§ **WORK INSTRUCTIONS**: Below this line are records; transcribe exactly the lines between the one holding "Kocaeli'de koca dehşeti: 5 çocuğunun annes" and the one holding "ही यहां बहुत", inclusive, and omit the pictures.

§ **RECORDS SUPPLIED**:
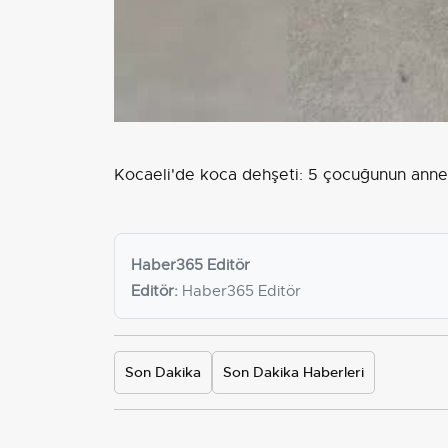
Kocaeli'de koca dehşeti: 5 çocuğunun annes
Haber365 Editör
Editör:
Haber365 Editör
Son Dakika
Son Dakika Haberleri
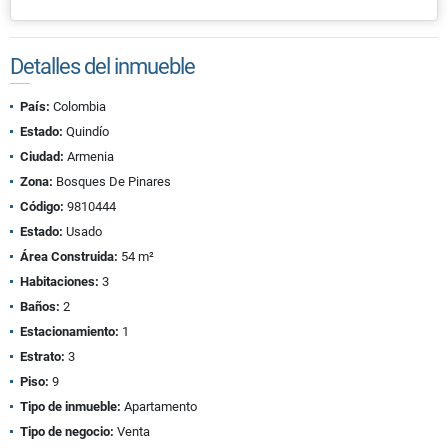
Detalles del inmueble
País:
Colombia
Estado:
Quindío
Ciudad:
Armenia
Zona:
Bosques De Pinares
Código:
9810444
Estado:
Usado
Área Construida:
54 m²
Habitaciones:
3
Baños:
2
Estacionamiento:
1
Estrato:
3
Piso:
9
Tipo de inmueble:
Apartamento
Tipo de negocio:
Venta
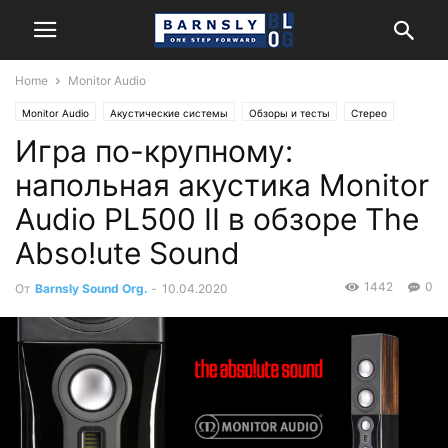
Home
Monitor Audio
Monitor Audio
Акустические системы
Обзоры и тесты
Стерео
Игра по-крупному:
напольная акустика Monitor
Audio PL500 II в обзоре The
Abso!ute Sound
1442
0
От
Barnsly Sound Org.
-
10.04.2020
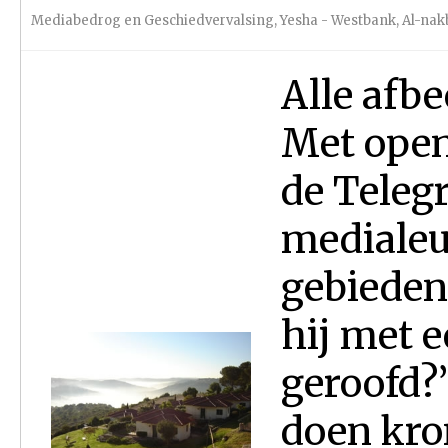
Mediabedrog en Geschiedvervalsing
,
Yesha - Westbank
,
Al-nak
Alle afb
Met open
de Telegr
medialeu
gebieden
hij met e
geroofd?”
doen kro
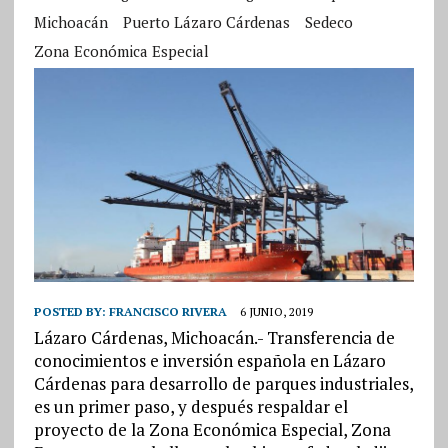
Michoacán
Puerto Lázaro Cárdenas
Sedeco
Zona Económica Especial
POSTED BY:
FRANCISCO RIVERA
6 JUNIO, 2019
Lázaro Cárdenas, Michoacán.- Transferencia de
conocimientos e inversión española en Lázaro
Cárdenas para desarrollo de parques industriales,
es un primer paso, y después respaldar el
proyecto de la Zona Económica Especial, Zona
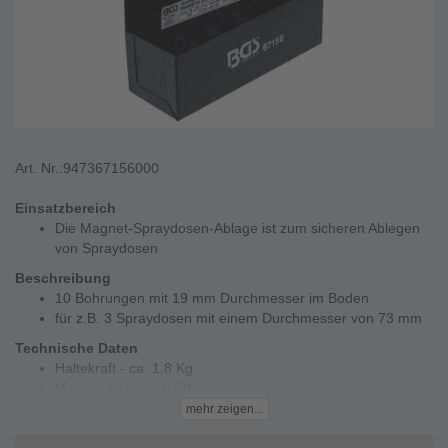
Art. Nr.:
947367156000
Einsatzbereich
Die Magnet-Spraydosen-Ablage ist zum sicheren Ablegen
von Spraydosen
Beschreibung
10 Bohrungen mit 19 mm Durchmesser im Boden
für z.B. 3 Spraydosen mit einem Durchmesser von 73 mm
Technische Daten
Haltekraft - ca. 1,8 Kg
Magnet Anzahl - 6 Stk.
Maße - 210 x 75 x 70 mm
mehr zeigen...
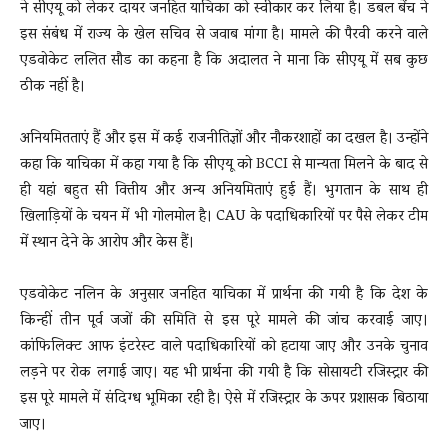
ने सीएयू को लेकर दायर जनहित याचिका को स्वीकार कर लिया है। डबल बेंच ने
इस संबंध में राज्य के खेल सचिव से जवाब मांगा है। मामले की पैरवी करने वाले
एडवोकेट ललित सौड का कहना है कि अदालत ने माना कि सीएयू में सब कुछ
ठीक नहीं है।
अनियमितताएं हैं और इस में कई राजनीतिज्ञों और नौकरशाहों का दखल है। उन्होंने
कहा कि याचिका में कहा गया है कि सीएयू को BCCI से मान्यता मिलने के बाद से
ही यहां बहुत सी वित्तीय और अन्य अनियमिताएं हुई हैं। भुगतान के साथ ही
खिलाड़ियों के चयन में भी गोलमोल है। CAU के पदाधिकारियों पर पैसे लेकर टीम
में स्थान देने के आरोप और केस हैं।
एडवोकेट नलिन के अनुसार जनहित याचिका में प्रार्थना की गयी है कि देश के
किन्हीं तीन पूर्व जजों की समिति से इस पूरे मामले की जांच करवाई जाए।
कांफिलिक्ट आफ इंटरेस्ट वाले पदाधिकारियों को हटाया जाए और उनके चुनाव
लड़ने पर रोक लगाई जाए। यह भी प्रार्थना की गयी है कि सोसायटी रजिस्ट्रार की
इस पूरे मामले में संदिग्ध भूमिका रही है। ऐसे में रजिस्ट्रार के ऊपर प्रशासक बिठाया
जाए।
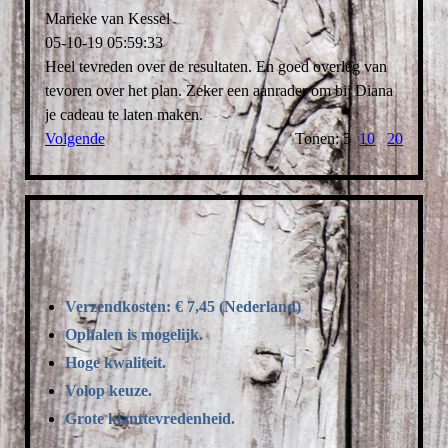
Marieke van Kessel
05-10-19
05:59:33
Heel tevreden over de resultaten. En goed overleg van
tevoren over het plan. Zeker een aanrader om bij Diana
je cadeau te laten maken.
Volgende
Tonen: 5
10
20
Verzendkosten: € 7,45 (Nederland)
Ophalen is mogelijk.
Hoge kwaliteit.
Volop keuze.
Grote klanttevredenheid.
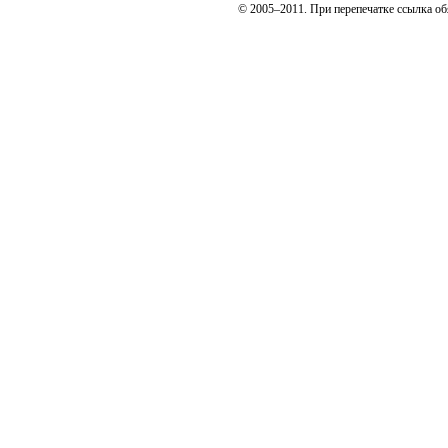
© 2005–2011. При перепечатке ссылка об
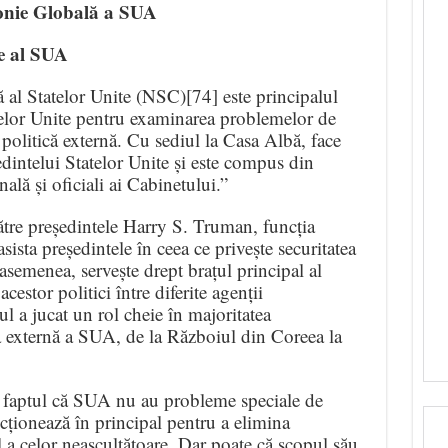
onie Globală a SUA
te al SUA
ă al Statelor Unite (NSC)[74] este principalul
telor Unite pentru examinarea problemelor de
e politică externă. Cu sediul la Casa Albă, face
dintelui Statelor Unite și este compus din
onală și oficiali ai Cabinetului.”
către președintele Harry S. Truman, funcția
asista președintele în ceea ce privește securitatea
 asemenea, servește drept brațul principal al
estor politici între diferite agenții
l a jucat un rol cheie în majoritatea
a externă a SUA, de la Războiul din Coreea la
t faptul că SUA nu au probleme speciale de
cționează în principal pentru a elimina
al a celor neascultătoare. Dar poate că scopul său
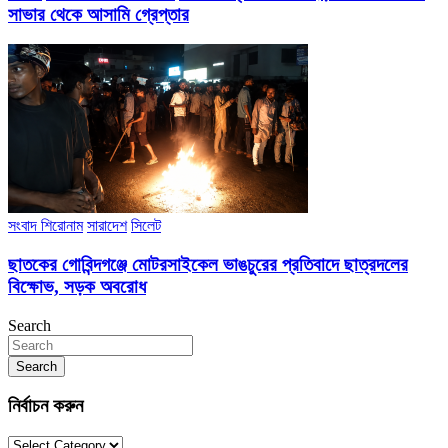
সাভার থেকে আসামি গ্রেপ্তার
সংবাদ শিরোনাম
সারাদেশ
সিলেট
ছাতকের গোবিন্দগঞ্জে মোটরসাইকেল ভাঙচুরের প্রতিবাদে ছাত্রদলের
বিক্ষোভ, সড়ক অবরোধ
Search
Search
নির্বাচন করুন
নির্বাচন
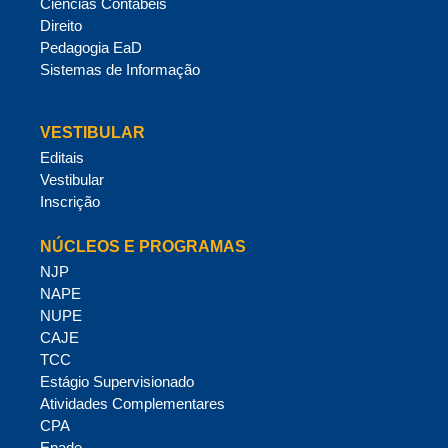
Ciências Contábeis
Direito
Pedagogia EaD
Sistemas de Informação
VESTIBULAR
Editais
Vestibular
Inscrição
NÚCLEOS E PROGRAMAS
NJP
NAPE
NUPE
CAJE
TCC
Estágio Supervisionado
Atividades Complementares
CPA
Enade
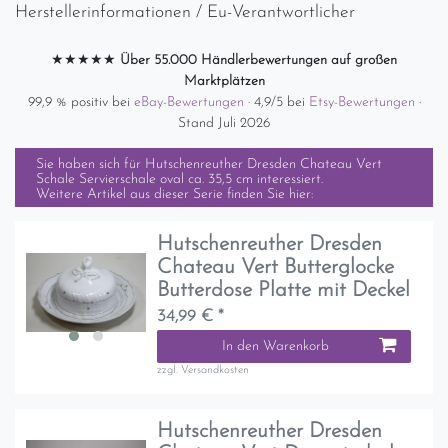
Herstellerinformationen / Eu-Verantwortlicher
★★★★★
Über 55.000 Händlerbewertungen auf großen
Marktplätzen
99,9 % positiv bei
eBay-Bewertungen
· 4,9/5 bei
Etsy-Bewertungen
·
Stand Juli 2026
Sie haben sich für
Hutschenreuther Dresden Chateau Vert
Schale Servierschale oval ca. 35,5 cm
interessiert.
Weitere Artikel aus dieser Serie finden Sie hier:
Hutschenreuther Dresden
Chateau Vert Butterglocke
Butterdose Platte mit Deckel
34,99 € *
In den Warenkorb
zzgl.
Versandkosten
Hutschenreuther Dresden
---
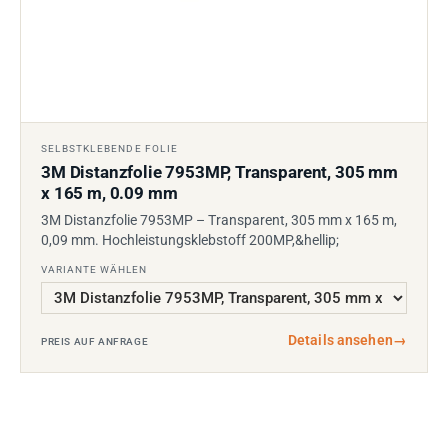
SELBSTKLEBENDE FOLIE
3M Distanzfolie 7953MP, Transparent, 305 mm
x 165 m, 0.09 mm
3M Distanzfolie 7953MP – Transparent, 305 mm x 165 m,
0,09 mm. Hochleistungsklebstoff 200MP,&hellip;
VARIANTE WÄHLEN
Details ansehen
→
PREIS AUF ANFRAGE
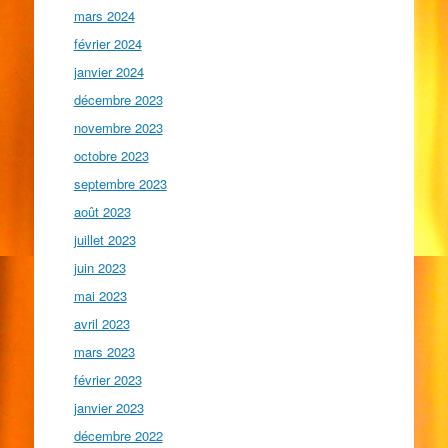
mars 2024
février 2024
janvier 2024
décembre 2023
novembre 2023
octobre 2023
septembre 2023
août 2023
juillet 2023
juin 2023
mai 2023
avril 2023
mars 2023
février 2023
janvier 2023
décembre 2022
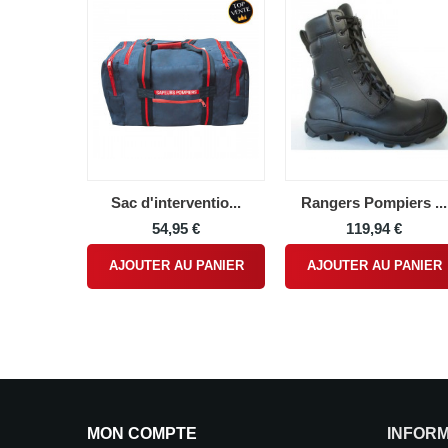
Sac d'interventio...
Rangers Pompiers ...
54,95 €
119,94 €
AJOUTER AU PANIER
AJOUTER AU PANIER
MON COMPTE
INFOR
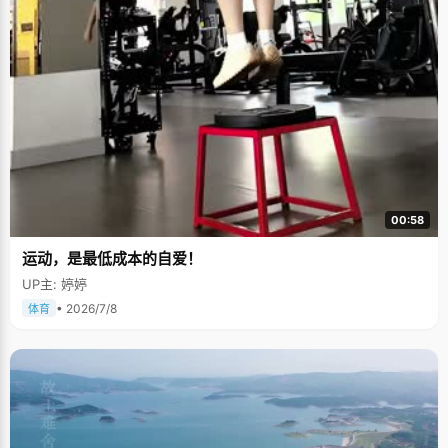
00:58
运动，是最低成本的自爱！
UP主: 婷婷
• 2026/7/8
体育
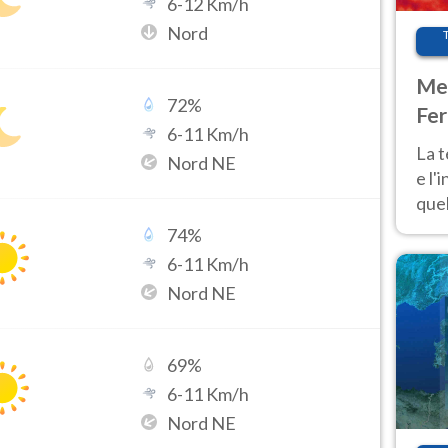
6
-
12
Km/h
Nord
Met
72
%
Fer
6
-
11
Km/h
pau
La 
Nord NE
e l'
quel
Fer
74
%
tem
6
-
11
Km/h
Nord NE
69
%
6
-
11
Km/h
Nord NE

§ **RESPONSE**:
Kocaeli'de koca dehşeti: 5 çocuğunun annes
Haber365 Editör
Editör:
Haber365 Editör
Son Dakika
Son Dakika Haberleri
Detalles del inmueble
País:
Colombia
Estado:
Quindío
Ciudad:
Armenia
Zona:
Bosques De Pinares
Código:
9810444
Estado:
Usado
Área Construida:
54 m²
Habitaciones:
3
Baños:
2
Estacionamiento:
1
Estrato:
3
Piso:
9
Tipo de inmueble:
Apartamento
Tipo de negocio:
Venta
Home
Monitor Audio
Monitor Audio
Акустические системы
Обзоры и тесты
Стерео
Игра по-крупному:
напольная акустика Monitor
Audio PL500 II в обзоре The
Abso!ute Sound
1442
0
От
Barnsly Sound Org.
-
10.04.2020
Mediabedrog en Geschiedvervalsing
,
Yesha - Westbank
,
Al-nak
Alle afb
Met open
de Telegr
medialeu
gebieden
hij met e
geroofd?”
doen kro
Michoacán
Puerto Lázaro Cárdenas
Sedeco
Zona Económica Especial
POSTED BY:
FRANCISCO RIVERA
6 JUNIO, 2019
Lázaro Cárdenas, Michoacán.- Transferencia de
conocimientos e inversión española en Lázaro
Cárdenas para desarrollo de parques industriales,
es un primer paso, y después respaldar el
proyecto de la Zona Económica Especial, Zona
Art. Nr.:
947367156000
Einsatzbereich
Die Magnet-Spraydosen-Ablage ist zum sicheren Ablegen
von Spraydosen
Beschreibung
10 Bohrungen mit 19 mm Durchmesser im Boden
für z.B. 3 Spraydosen mit einem Durchmesser von 73 mm
Technische Daten
Haltekraft - ca. 1,8 Kg
Magnet Anzahl - 6 Stk.
Maße - 210 x 75 x 70 mm
mehr zeigen...
ने सीएयू को लेकर दायर जनहित याचिका को स्वीकार कर लिया है। डबल बेंच ने
इस संबंध में राज्य के खेल सचिव से जवाब मांगा है। मामले की पैरवी करने वाले
एडवोकेट ललित सौड का कहना है कि अदालत ने माना कि सीएयू में सब कुछ
ठीक नहीं है।
अनियमितताएं हैं और इस में कई राजनीतिज्ञों और नौकरशाहों का दखल है। उन्होंने
कहा कि याचिका में कहा गया है कि सीएयू को BCCI से मान्यता मिलने के बाद से
ही यहां बहुत सी वित्तीय और अन्य अनियमिताएं हुई हैं। भुगतान के साथ ही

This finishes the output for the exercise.